> _Text under study_:
-.-.-
His home museum of oddities is weird even for Vegas
Reporting from LAS VEGAS — Somewhere in the recesses of Lonnie Hammargren’s brain lies the fine line between an eccentric collector, one with a trained eye for the planet’s kitsch, and someone who has lost control.
It’s a boundary long ago crossed. Observe Bugsy Siegel’s toilet, which Hammargren still uses, parked near large models of Stonehenge, the Taj Mahal, Hoover Dam and a looming T. rex.
“I’m a hoarder; I can’t deny that word,” he says. “But I’m not crazy. You couldn’t be crazy and accomplish the things I’ve accomplished.”
At 77, Hammargren is a onetime neurosurgeon and Nevada lieutenant governor. He’s also the curator of a home museum of the weird: an outlandish collection cultivated on three adjacent lots in an otherwise gentrified neighborhood in southeast Las Vegas. He leads two visitors on a brief tour, like an absent-minded sociologist relating human experiments past. Some finds are knock-offs, others the real deal. Some depict the foibles of modern society.
-.-.-
Sources of the plain-text documents:
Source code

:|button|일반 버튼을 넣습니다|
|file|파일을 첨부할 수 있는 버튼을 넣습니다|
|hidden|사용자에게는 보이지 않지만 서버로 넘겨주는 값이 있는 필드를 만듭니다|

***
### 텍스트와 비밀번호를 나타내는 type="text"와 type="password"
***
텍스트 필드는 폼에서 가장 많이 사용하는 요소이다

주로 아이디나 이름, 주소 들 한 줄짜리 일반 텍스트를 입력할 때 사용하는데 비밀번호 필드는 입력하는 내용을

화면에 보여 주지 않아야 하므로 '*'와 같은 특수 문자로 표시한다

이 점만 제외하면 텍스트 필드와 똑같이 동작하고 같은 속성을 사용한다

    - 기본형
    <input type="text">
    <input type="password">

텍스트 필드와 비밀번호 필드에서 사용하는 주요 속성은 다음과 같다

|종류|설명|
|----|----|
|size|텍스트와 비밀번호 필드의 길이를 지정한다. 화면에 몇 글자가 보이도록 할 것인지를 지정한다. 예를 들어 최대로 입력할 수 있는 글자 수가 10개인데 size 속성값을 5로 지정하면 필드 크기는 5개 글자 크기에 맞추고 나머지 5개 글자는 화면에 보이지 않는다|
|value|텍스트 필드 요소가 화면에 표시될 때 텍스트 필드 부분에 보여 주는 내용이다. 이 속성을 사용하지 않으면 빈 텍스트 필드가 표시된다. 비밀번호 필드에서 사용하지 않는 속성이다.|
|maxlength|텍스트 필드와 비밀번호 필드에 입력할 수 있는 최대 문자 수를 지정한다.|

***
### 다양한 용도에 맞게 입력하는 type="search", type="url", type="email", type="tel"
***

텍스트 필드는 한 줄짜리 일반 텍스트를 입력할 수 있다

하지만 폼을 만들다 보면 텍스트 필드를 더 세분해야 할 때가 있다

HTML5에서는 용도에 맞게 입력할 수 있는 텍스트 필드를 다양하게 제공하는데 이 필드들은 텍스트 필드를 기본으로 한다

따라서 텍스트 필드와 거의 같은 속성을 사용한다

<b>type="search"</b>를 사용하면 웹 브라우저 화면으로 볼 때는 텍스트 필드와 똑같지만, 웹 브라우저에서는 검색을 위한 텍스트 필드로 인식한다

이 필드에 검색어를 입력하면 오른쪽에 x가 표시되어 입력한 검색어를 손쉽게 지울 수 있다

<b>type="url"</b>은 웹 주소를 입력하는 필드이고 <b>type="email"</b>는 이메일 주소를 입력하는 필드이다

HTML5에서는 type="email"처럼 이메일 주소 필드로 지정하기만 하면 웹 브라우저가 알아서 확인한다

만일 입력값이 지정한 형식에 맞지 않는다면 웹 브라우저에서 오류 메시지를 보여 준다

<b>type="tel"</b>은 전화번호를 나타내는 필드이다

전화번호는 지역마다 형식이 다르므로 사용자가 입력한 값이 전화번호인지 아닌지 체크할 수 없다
-.-.-
> _What to do_:
1. In the article on Lonnie Hammargren's home museum, whose toilet does Hammargren still use?
2. Please print everything in the article on Lonnie Hammargren's home museum from "It’s a boundary" down to "looming T. rex.".

> _Results of the tasks_:
1. Bugsy Siegel's toilet.

2.
It’s a boundary long ago crossed. Observe Bugsy Siegel’s toilet, which Hammargren still uses, parked near large models of Stonehenge, the Taj Mahal, Hoover Dam and a looming T. rex.